*** The input ***

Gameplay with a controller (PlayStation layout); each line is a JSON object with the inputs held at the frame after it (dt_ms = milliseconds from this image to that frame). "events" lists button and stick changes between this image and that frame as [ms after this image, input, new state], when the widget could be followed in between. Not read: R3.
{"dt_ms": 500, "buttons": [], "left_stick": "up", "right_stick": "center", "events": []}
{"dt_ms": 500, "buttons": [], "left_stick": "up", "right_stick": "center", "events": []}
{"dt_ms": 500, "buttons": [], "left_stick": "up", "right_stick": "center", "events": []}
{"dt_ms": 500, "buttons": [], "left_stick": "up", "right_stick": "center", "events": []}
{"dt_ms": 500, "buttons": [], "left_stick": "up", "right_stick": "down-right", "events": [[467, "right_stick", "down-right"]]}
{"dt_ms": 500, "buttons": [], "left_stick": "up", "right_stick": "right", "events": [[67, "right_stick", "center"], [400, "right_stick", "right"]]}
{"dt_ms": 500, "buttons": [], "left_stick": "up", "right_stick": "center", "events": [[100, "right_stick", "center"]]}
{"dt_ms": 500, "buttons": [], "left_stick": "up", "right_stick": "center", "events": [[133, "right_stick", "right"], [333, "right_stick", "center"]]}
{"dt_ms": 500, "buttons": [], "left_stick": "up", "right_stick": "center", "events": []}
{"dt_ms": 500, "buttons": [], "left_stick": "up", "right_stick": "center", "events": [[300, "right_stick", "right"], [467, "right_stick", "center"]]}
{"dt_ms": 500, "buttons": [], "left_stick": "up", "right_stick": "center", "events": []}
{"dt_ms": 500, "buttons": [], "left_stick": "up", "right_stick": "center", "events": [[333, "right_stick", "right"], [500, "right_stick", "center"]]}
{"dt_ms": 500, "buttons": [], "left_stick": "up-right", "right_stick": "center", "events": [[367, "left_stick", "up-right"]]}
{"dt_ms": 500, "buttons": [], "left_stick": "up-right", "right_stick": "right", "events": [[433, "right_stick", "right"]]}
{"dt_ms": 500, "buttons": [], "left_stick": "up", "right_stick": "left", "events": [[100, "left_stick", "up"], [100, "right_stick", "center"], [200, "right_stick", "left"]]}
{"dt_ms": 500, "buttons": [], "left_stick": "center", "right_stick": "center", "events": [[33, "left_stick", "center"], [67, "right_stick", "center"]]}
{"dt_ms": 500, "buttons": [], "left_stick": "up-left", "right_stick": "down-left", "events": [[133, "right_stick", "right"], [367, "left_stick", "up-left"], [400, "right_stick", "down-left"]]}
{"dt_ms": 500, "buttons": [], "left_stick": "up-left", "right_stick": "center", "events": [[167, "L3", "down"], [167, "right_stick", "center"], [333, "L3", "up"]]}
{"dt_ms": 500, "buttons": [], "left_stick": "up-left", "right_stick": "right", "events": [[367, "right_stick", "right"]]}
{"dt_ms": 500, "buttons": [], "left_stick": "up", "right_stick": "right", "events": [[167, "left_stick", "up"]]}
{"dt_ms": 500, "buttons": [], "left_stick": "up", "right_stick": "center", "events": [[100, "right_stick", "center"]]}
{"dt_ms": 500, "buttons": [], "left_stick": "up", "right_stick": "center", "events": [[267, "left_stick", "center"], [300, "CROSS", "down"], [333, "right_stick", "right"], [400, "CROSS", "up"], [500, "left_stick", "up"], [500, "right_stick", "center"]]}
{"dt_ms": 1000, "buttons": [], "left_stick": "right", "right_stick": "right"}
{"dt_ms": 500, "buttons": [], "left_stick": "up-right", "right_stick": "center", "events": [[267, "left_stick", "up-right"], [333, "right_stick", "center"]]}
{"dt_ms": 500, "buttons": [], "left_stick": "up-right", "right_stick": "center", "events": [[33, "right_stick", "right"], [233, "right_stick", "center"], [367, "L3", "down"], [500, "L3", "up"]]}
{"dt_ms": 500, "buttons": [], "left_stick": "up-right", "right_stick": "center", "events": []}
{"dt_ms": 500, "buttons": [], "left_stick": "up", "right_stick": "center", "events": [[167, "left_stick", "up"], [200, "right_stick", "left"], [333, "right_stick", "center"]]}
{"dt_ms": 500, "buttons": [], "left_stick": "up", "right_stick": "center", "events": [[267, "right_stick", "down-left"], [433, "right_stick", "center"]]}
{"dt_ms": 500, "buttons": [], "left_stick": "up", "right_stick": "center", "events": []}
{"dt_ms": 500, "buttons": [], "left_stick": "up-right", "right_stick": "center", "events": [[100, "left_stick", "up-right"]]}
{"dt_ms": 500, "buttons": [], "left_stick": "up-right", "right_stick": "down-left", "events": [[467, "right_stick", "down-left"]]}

*** End of The input ***

### The task:
Copy the material above verbatim.

### Written solution:
Gameplay with a controller (PlayStation layout); each line is a JSON object with the inputs held at the frame after it (dt_ms = milliseconds from this image to that frame). "events" lists button and stick changes between this image and that frame as [ms after this image, input, new state], when the widget could be followed in between. Not read: R3.
{"dt_ms": 500, "buttons": [], "left_stick": "up", "right_stick": "center", "events": []}
{"dt_ms": 500, "buttons": [], "left_stick": "up", "right_stick": "center", "events": []}
{"dt_ms": 500, "buttons": [], "left_stick": "up", "right_stick": "center", "events": []}
{"dt_ms": 500, "buttons": [], "left_stick": "up", "right_stick": "center", "events": []}
{"dt_ms": 500, "buttons": [], "left_stick": "up", "right_stick": "down-right", "events": [[467, "right_stick", "down-right"]]}
{"dt_ms": 500, "buttons": [], "left_stick": "up", "right_stick": "right", "events": [[67, "right_stick", "center"], [400, "right_stick", "right"]]}
{"dt_ms": 500, "buttons": [], "left_stick": "up", "right_stick": "center", "events": [[100, "right_stick", "center"]]}
{"dt_ms": 500, "buttons": [], "left_stick": "up", "right_stick": "center", "events": [[133, "right_stick", "right"], [333, "right_stick", "center"]]}
{"dt_ms": 500, "buttons": [], "left_stick": "up", "right_stick": "center", "events": []}
{"dt_ms": 500, "buttons": [], "left_stick": "up", "right_stick": "center", "events": [[300, "right_stick", "right"], [467, "right_stick", "center"]]}
{"dt_ms": 500, "buttons": [], "left_stick": "up", "right_stick": "center", "events": []}
{"dt_ms": 500, "buttons": [], "left_stick": "up", "right_stick": "center", "events": [[333, "right_stick", "right"], [500, "right_stick", "center"]]}
{"dt_ms": 500, "buttons": [], "left_stick": "up-right", "right_stick": "center", "events": [[367, "left_stick", "up-right"]]}
{"dt_ms": 500, "buttons": [], "left_stick": "up-right", "right_stick": "right", "events": [[433, "right_stick", "right"]]}
{"dt_ms": 500, "buttons": [], "left_stick": "up", "right_stick": "left", "events": [[100, "left_stick", "up"], [100, "right_stick", "center"], [200, "right_stick", "left"]]}
{"dt_ms": 500, "buttons": [], "left_stick": "center", "right_stick": "center", "events": [[33, "left_stick", "center"], [67, "right_stick", "center"]]}
{"dt_ms": 500, "buttons": [], "left_stick": "up-left", "right_stick": "down-left", "events": [[133, "right_stick", "right"], [367, "left_stick", "up-left"], [400, "right_stick", "down-left"]]}
{"dt_ms": 500, "buttons": [], "left_stick": "up-left", "right_stick": "center", "events": [[167, "L3", "down"], [167, "right_stick", "center"], [333, "L3", "up"]]}
{"dt_ms": 500, "buttons": [], "left_stick": "up-left", "right_stick": "right", "events": [[367, "right_stick", "right"]]}
{"dt_ms": 500, "buttons": [], "left_stick": "up", "right_stick": "right", "events": [[167, "left_stick", "up"]]}
{"dt_ms": 500, "buttons": [], "left_stick": "up", "right_stick": "center", "events": [[100, "right_stick", "center"]]}
{"dt_ms": 500, "buttons": [], "left_stick": "up", "right_stick": "center", "events": [[267, "left_stick", "center"], [300, "CROSS", "down"], [333, "right_stick", "right"], [400, "CROSS", "up"], [500, "left_stick", "up"], [500, "right_stick", "center"]]}
{"dt_ms": 1000, "buttons": [], "left_stick": "right", "right_stick": "right"}
{"dt_ms": 500, "buttons": [], "left_stick": "up-right", "right_stick": "center", "events": [[267, "left_stick", "up-right"], [333, "right_stick", "center"]]}
{"dt_ms": 500, "buttons": [], "left_stick": "up-right", "right_stick": "center", "events": [[33, "right_stick", "right"], [233, "right_stick", "center"], [367, "L3", "down"], [500, "L3", "up"]]}
{"dt_ms": 500, "buttons": [], "left_stick": "up-right", "right_stick": "center", "events": []}
{"dt_ms": 500, "buttons": [], "left_stick": "up", "right_stick": "center", "events": [[167, "left_stick", "up"], [200, "right_stick", "left"], [333, "right_stick", "center"]]}
{"dt_ms": 500, "buttons": [], "left_stick": "up", "right_stick": "center", "events": [[267, "right_stick", "down-left"], [433, "right_stick", "center"]]}
{"dt_ms": 500, "buttons": [], "left_stick": "up", "right_stick": "center", "events": []}
{"dt_ms": 500, "buttons": [], "left_stick": "up-right", "right_stick": "center", "events": [[100, "left_stick", "up-right"]]}
{"dt_ms": 500, "buttons": [], "left_stick": "up-right", "right_stick": "down-left", "events": [[467, "right_stick", "down-left"]]}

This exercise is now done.